Hadoop Streaming using Python
The task is on running a MapReduce program using Python in Hadoop Cluster. Follow the below mentioned steps to perform Hadoop streaming.
- Login to Hadoop Cluster using your credentials.
- Run Command
git clone https://github.uc.edu/gondinm/hadoop-streaming.git
- The above commands creates a directory in file system.
- Go inside the directory by using change directory.
cd hadoop-streaming
- You will see mapper and reducer scripts inside the directory.
- Now, run the following command to run map reduce on new york city traffic accidents data.
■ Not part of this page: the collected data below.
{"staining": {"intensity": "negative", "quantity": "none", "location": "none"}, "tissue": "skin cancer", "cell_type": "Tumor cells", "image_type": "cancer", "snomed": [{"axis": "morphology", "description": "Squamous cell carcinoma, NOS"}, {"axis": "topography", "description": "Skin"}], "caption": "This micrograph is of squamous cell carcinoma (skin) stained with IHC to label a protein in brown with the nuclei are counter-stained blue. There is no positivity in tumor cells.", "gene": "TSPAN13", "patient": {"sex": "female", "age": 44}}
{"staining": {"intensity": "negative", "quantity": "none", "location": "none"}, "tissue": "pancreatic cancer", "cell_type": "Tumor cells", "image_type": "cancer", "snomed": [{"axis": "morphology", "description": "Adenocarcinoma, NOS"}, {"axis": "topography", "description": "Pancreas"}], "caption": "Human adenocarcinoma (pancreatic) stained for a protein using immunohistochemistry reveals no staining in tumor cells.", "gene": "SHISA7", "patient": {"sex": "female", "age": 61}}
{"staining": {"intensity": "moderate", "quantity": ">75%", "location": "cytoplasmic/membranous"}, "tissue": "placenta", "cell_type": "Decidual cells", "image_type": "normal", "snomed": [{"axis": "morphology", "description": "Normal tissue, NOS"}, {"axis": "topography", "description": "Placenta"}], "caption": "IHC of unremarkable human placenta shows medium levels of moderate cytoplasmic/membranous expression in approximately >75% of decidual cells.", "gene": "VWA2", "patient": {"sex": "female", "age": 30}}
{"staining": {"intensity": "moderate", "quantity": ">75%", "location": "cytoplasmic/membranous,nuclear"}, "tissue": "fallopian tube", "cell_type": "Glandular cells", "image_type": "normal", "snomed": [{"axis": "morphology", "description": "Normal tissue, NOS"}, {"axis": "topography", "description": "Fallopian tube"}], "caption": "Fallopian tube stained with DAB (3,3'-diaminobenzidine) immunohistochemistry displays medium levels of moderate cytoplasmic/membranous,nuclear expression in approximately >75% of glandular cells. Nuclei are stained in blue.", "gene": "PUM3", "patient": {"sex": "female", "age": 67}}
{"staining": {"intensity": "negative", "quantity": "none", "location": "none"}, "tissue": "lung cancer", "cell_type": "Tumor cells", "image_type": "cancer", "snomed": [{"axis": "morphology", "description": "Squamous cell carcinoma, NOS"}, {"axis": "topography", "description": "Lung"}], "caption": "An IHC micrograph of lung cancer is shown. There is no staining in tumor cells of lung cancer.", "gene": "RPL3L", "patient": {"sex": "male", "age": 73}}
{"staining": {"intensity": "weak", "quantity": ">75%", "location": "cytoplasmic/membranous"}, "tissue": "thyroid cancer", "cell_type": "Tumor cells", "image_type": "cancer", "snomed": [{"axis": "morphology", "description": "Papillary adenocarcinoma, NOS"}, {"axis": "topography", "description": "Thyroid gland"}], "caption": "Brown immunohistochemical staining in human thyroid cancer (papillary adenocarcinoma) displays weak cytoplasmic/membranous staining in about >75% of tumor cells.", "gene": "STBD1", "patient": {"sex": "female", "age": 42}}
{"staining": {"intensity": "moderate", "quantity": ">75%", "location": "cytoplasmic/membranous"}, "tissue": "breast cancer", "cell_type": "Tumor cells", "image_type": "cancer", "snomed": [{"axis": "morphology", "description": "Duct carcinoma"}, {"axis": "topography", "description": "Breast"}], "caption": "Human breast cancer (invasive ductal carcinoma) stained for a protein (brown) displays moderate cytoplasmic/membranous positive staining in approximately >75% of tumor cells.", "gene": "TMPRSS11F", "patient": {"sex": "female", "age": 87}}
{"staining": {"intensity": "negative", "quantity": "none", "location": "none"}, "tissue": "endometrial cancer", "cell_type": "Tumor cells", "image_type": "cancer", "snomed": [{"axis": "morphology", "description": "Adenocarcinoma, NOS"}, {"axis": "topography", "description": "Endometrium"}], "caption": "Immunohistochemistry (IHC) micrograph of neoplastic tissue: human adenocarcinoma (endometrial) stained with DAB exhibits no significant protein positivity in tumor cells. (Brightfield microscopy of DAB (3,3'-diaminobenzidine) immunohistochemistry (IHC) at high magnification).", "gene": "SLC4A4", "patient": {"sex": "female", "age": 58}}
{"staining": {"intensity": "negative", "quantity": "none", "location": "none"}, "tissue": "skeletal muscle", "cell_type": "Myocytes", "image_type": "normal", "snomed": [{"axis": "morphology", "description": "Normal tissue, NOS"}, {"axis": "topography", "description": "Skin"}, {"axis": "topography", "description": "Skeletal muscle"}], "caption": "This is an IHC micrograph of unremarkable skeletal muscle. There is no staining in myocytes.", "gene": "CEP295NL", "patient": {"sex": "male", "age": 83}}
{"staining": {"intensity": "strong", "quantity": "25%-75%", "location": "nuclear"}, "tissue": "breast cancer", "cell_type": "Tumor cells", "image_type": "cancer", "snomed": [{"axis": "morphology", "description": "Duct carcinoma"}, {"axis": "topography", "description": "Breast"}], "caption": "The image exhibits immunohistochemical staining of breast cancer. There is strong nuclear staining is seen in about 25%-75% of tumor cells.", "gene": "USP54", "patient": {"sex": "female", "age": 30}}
hadoop jar /usr/hdp/2.6.3.0-235/hadoop-mapreduce/hadoop-streaming-2.7.3.2.6.3.0-235.jar -file mapper.py -mapper mapper.py -file reducer.py -reducer reducer.py -input /data/nyc/nyc-traffic.csv -output /user/gondinm/pyOut/
- The log for running above code and the output file has been pushed into this repository as RunLog.txt and Outputfile.
- Now, once the command gets executed it creates a pyOut directory in the hadoop cluster. Copy it to local directory using:
hadoop fs -get /user/gondinm/pyOut /home/gondinm/pyOut
- Go inside the pyOut directory and check part_0000 file to view the output of the code.